Por: Orlando Goncalves
Las campañas electorales dejaron (hace mucho) de ganarse con argumentos. Se ganan con narrativas; por ello no gana quien propone más, sino quien emociona más.
Lo anterior nos lleva a una verdad que para algunos aun es difícil de asimilar, pero la realidad de hoy día es que el votante promedio (es decir, la mayoría) busca la confirmación de sus creencias y deseos, antes que la verdad.
Lo anterior ha hecho que la política haya evolucionado de los argumentos pragmáticos y/o ideológico a lo emocional; por lo tanto, el manejo (y manipulación) de las emociones ayuda a los actores políticos (candidatos, gobernantes, partidos políticos) a construir una identidad, pasando las propuestas a un segundo plano, y por lo tanto los electores votan por quienes les refuerzan el sentido de pertenencia.
Esto está transformando la política, pues en vez de ser esta diálogos y debates, pasa a ser identidad, así que la política se convierte en un espejo, donde los líderes políticos buscan que los electores se vean reflejados, reforzando así sus creencias.
Con el preámbulo anterior, se pudiera decir que la verdadera elección ocurre mucho antes del ejercicio del voto, pues quienes controlan la atención por medio de la narrativa, controlan la agenda de la discusión pública. Esto hace entonces que lo que se va instalando en la mente de los ciudadanos sea lo que esté sobre el tapete mediático.
Todo lo anterior se ve reforzado cuando la difusión de las narrativas electorales ocurre predominantemente en redes sociales y plataformas digitales. El argumento aquí es que la tecnología no es neutral, pues los algoritmos responden a intereses políticos y económicos de los nuevos tecnofeudalistas.
Los algoritmos de las plataformas están diseñados para maximizar la permanencia del usuario en estas, no para ofrecer una verdad equilibrada; mostrándole al votante más de lo que ya cree, es decir, creando espejos.
Como consecuencia, se tiene entonces una atrofia en la capacidad de escucha, con lo cual se polariza el electorado, ya que el votante rara vez se expone a argumentos o hechos que contradigan su narrativa preferida. La “verdad” es lo que el algoritmo le confirma constantemente.
Ante esto, la política ha adoptado la lógica del entretenimiento. Los candidatos se convierten en personajes y las propuestas en guiones, con lo cual el debate complejo y matizado es sacrificado por la frase corta, pegadiza y emocional, ideal para compartirse y volverse viral.

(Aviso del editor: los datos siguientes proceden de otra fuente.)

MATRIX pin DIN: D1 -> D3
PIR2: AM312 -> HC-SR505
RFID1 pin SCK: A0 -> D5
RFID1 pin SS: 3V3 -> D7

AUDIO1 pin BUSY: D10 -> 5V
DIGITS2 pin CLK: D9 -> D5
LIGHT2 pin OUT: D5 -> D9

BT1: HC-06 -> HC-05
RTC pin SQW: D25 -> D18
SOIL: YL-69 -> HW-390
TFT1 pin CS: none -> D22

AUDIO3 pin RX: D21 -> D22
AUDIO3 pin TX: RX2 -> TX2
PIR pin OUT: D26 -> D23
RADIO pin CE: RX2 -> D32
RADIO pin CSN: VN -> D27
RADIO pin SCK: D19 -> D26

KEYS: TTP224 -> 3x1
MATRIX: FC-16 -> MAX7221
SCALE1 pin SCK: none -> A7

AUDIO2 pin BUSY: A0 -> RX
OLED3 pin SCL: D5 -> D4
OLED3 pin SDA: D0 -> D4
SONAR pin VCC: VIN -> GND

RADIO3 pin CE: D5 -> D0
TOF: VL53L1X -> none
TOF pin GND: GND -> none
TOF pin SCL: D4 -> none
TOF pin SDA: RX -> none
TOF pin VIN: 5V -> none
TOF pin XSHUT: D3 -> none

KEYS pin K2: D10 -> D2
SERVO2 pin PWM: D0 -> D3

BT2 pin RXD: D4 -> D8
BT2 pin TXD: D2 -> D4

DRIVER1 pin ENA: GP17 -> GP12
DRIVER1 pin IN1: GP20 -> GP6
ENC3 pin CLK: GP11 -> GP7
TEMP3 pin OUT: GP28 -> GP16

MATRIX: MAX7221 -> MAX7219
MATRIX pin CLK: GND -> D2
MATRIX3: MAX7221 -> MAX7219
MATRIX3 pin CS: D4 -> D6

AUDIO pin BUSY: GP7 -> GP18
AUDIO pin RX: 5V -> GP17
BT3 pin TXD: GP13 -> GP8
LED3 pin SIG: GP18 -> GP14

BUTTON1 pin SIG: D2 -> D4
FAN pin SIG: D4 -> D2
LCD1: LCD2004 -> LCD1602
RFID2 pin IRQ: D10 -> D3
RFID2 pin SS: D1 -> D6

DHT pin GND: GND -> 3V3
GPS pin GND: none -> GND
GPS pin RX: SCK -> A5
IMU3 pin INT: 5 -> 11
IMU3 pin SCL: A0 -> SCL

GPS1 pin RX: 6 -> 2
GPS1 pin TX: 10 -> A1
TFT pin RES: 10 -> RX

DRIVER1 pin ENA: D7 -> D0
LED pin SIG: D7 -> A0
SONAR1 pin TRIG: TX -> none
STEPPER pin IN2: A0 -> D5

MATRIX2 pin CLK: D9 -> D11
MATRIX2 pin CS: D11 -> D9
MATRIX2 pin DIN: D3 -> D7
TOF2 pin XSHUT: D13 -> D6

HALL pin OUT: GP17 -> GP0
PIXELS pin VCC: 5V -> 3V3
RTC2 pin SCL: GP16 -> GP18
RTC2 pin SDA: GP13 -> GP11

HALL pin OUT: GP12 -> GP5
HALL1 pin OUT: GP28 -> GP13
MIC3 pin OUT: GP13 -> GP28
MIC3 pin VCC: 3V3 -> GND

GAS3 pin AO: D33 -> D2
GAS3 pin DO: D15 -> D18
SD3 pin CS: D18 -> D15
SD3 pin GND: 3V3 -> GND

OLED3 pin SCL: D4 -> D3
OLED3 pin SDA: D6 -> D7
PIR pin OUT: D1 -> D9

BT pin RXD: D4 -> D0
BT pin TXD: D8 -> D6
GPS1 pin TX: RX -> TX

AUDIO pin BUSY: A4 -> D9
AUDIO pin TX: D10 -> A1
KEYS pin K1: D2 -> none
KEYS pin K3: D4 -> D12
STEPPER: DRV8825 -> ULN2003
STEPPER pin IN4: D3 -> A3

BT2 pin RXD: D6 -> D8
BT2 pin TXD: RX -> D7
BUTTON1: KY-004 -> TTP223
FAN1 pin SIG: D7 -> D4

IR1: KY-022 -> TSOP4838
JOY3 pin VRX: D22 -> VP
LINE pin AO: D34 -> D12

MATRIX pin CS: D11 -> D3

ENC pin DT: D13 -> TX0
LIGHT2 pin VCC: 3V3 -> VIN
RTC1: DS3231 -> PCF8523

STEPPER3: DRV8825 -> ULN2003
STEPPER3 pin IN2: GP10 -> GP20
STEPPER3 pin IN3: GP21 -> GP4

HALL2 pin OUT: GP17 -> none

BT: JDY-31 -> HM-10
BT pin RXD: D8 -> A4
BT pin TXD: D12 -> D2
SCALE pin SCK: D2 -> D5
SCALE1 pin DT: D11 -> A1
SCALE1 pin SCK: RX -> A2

Es así como los líderes políticos pasan más tiempo en la gestión de su imagen (su performance y puesta en escena) que en la elaboración de políticas públicas. La credibilidad se basa en la “autenticidad percibida” de su emoción (su rabia, su esperanza, su desdén, etcétera), y no en la solidez de su plan de gobierno. El sentimiento que proyectan se vuelve más importante que su gestión.
La política de hoy día es una batalla por el ancho de banda mental de los electores. No se trata de quién tiene los mejores argumentos para resolver los problemas, sino de quién logra capturar la atención del electorado, convirtiendo la contienda en una proyección de espejos donde el candidato es el reflejo amplificado de las frustraciones y los anhelos del votante.
Ahora, esto está teniendo consecuencia riesgosa para las democracias, pues se está ante la evasión de la responsabilidad cívica. Al votar por un sentido de pertenencia o por una emoción reconfortante, el elector renuncia al riguroso y, a menudo, incómodo trabajo de evaluar la complejidad de la realidad. El voto se convierte en un acto de fe identitaria, no en un juicio pragmático sobre la gobernanza.
La máxima es clara: quienes controlan lo que pensamos, controlan por quién votamos. Romper este círculo vicioso requiere una nueva forma de alfabetización mediática y emocional. La verdadera resistencia democrática hoy no es solo la protesta en las calles, sino la búsqueda activa y crítica de la verdad más allá del simple clic. Así que, mientras el electorado no se haga cargo de su propia atención, seguirá votando por lo que se le muestra, y no por lo que realmente importa y necesita el conglomerado social.
El verdadero desafío democrático no reside solo en que los políticos presenten mejores propuestas, sino en que la ciudadanía recupere su autonomía y capacidad de desatender. Desatender el ruido, el drama, la indignación prefabricada. Si la elección se gana controlando la atención, la única vía para que los argumentos recuperen su poder es que los ciudadanos aprendan a redirigirla conscientes e intencionalmente.